Mas nem todos enxergam o episódio como uma carnificina. “A expressão massacre é muito pesada. Em um universo de 2.000 e tantos presos no pavilhão nove inteiro não posso considerar massacre uma ação que deixou 111 mortos”, afirma a advogada Ieda Ribeiro de Souza. Envolvida no caso há mais de 22 anos, ela é defensora de 49 policiais acusados pela matança. Para ela, não se pode dizer que a “impunidade prevaleceu” com a anulação do julgamento. “Desde o início o processo, por ser muito grande, não foi conduzido da forma que deveria. Se quero ter um culpado, que se culpe quem realizou os atos. Não há prova de que foram meus clientes que provocaram isso”, explica.

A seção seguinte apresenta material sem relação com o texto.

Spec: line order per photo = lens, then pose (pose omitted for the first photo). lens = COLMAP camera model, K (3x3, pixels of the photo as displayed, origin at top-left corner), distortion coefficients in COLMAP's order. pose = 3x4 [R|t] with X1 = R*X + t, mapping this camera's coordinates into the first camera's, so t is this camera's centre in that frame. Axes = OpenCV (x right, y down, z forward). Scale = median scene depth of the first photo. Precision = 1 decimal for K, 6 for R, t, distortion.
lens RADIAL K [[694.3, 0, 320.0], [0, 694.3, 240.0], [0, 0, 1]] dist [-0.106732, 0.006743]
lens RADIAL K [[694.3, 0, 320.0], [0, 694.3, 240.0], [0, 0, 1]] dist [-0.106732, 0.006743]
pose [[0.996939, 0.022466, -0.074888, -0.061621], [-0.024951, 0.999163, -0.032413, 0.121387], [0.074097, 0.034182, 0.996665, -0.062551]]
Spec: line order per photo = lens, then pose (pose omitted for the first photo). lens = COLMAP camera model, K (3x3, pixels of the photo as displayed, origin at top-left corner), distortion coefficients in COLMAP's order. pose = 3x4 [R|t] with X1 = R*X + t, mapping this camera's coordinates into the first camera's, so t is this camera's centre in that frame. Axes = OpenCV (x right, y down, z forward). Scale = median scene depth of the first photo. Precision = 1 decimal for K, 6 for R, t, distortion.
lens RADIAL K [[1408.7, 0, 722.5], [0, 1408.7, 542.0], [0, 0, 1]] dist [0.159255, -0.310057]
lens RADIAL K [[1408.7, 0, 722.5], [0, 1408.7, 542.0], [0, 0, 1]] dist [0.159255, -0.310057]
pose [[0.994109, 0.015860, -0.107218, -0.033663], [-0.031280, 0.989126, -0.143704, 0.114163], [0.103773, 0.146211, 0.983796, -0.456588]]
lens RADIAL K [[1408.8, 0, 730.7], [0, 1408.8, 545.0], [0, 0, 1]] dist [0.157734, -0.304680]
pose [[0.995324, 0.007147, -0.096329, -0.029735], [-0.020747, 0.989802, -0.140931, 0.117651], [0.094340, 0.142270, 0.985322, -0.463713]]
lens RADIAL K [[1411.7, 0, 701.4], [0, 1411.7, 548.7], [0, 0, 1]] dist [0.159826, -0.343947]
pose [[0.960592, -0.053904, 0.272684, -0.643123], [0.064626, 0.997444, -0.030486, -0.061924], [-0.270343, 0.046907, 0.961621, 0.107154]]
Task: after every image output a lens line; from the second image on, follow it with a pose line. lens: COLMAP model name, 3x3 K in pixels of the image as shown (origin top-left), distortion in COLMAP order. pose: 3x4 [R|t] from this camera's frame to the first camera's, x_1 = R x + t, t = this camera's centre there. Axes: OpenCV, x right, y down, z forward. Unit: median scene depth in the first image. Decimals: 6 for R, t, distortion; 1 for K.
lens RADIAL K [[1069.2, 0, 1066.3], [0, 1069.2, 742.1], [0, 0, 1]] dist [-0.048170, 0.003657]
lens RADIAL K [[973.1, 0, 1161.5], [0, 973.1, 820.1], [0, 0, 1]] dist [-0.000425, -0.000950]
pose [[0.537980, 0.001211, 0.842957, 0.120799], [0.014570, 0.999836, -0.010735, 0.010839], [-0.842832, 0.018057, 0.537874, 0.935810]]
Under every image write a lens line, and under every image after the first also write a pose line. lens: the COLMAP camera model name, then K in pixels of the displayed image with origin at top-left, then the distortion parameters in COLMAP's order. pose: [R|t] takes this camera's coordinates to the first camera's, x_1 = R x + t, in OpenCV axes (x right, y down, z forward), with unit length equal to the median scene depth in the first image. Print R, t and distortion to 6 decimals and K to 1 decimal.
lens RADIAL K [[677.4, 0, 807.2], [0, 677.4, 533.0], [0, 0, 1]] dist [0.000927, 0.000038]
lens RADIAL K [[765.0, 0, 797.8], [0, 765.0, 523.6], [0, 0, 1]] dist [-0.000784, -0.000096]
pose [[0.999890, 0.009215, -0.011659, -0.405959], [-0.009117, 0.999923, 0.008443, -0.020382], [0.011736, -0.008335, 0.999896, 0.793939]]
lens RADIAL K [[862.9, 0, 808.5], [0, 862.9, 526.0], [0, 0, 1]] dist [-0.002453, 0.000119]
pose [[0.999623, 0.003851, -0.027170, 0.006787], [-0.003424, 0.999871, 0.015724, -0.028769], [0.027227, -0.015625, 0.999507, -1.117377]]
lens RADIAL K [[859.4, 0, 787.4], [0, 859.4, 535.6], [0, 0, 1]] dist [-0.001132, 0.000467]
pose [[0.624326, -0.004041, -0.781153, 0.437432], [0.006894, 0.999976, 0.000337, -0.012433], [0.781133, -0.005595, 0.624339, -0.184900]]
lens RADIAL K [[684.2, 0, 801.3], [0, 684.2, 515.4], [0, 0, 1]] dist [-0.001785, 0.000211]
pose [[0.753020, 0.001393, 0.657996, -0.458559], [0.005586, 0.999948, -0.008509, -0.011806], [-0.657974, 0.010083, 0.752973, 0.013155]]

De acordo com ela, “os que apertaram o gatilho e atingiram alguma vítima, devem ser responsabilizados. Mas um PM disse que disparou um tiro e foi condenado por 73 mortes!”. Indagada se a impunidade no caso não dá carta branca para que policiais matem sem receio de responder a processo, Souza diz que não. “Eu acho que a condenação injusta desses homens causaria um problema muito maior do que este [carta branca para matar]. Eu teria PMs que não se sentiriam prestigiados pela sociedade, que é o que está acontecendo. A PM hoje em dia não pode agir”, diz.
Na opinião de Souza, seria preciso responsabilizar quem “deu a ordem” para a invasão do presídio. “Quem foi? As provas apontam que foi o então governador Luiz Antônio Fleury Filho, e ela foi transmitida pelo secretário da Segurança Pública da época, Pedro Franco de Campos”, afirma a advogada. Eles não responderam processo pelo massacre, apesar de terem sido ouvidos no julgamento. O ex-governador chegou a afirmar, em 2012, que “quem não reagiu está vivo”. Além de culpar os dois, Souza também aponta o dedo para “a própria estrutura do Carandiru, na qual os agentes penitenciários não conseguiram controlar a rebelião”.